Why is writing so hard? Do you ever sit down to write and just can’t seem to do it? For me, the hardest part of writing is writing. Sounds crazy to even say this out loud or rather put the words on paper. But as I sit here today, needing to write my post for my company, I just don’t seem to be focused on writing.
I am not sure what it is about writing, but somehow everything else seems like a priority. I will start a load of laundry right after opening up my writing software. Then, I am pretty sure the toilet needs to be cleaned. Because honestly, doesn’t it always need to be cleaned?
So, the washer started and toilet cleaned, I suddenly notice the sink has dirty dished in it.
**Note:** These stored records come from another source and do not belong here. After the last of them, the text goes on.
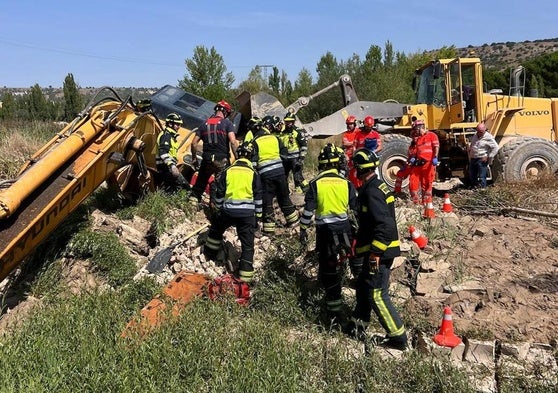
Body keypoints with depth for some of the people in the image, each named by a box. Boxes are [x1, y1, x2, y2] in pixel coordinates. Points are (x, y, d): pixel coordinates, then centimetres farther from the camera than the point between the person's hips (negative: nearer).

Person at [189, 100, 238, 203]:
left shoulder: (204, 124, 12)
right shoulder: (227, 123, -1)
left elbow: (194, 143, 9)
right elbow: (233, 141, -14)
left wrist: (194, 158, 18)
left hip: (207, 159, 4)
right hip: (222, 160, -3)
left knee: (200, 183, 17)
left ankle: (193, 199, 17)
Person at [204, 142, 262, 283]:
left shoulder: (228, 171, 5)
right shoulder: (253, 173, 2)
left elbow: (219, 193, 9)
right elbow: (258, 197, 4)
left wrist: (218, 209, 23)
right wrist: (258, 216, 11)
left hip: (228, 210, 1)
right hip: (247, 213, -1)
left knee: (216, 230, 30)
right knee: (247, 244, 3)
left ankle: (209, 254, 43)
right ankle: (246, 275, 2)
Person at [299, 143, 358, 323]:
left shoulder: (315, 184, -8)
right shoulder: (346, 183, -1)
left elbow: (308, 210, -7)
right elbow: (355, 210, 5)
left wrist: (303, 230, 3)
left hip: (325, 231, -3)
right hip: (344, 229, 3)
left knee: (328, 269, 3)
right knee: (337, 264, 25)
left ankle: (334, 311, 5)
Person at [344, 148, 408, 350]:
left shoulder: (372, 192, -20)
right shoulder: (377, 186, 11)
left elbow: (385, 225, -28)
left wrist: (375, 252, -23)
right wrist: (359, 241, 24)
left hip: (379, 252, -10)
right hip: (380, 249, 10)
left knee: (377, 295, -3)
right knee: (363, 287, 20)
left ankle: (398, 337, 6)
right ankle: (357, 326, 33)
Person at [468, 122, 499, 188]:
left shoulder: (488, 137, -13)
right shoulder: (475, 136, 11)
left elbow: (495, 148, -16)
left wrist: (488, 157, -17)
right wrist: (470, 152, 16)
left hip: (482, 160, -8)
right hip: (473, 159, 8)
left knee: (481, 178, -6)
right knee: (472, 176, 16)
I should just quickly unload the dishwasher and put the dirty ones away. And while doing these chores, I wonder why I am the only person in the house who seems to do any. Then I remember the deal my husband and I have where he makes dinner, and I clean up the dishes, so I guess it is my job to do the dishes.
But all this time thinking about how unfair all of this is has gotten me riled up. So when I finally sit down at my computer again, it takes a moment to calm down enough to write.
Back at my keyboard, I notice my coffee has grown cold while I was having a mental break down about the dishes, so I get back up and warm it up.
With warmed up coffee now, I stare off for a moment to get myself ready to write. Where was I when I got distracted. Wait, are those cobwebs?? Is there a spider in that web, or can I clean it up?? Spider? Ok, it is going to have to wait. Is the spider moving? Should I relocate?
Nah, I’m good.
These distractions happen for so long this morning I am starting to feel like I am getting behind. I still have a long list of tasks I wanted to accomplish, none of which were the dishes, toilet, laundry, and cobweb removal. Should I even write, or should I move on to the next item that needs my attention on the list? You know, the thing which I can really do without somehow needing to clean up my whole house to do it.
I know I just need to start writing. Even committing to 100 words is helpful. Just take baby steps. This isn’t a novel I’m writing I just need to regularly write for my business. This shouldn’t be so hard. I have a list of topics to be covered. I have even researched a good portion of each subject, I just need to get my notes out and start writing—even a little.
Why is writing so hard for me?
I think it is because I want everything to come out perfectly. I want well-organized sentences and a flow to my writing. The kind of flow I read from other writers. You know, the people who actually sit down and do the writing thing.
I heard somewhere you just need to commit to the “shitty first draft” of writing. I know all of this, yet I still expect to have hours of uninterrupted time to get something real down. And it isn’t as though it is my family interrupting me. It is my own brain doing this.
Even as I am typing right now, I see the notification that I have spelling errors from my typing. It is taking everything in me to not go back and fix the problems. They call to me. I know, shitty first draft, no editing while writing, yet there they are…..
Ok, I fixed them……
At least I can acknowledge I have a problem. Well, multiple issues here, but I can’t take the notifications telling me something needs to be fixed! Pretty sure I could turn that off while I am writing, so it doesn’t bug me. Hmm. Yup. I can do that. So, one problem fixed for now.
Now, if I can only get my butt in the chair long enough to get a draft of my post done today, I will consider it a successful day. Laundry is done, dishes are done, cobwebs removed, weeds pulled, and a draft of Wednesday’s post ready to edit tomorrow.
Maybe next Sunday, I can make sure Monday morning everything is done, so it is just me, my hot coffee, and the keyboard ready to write.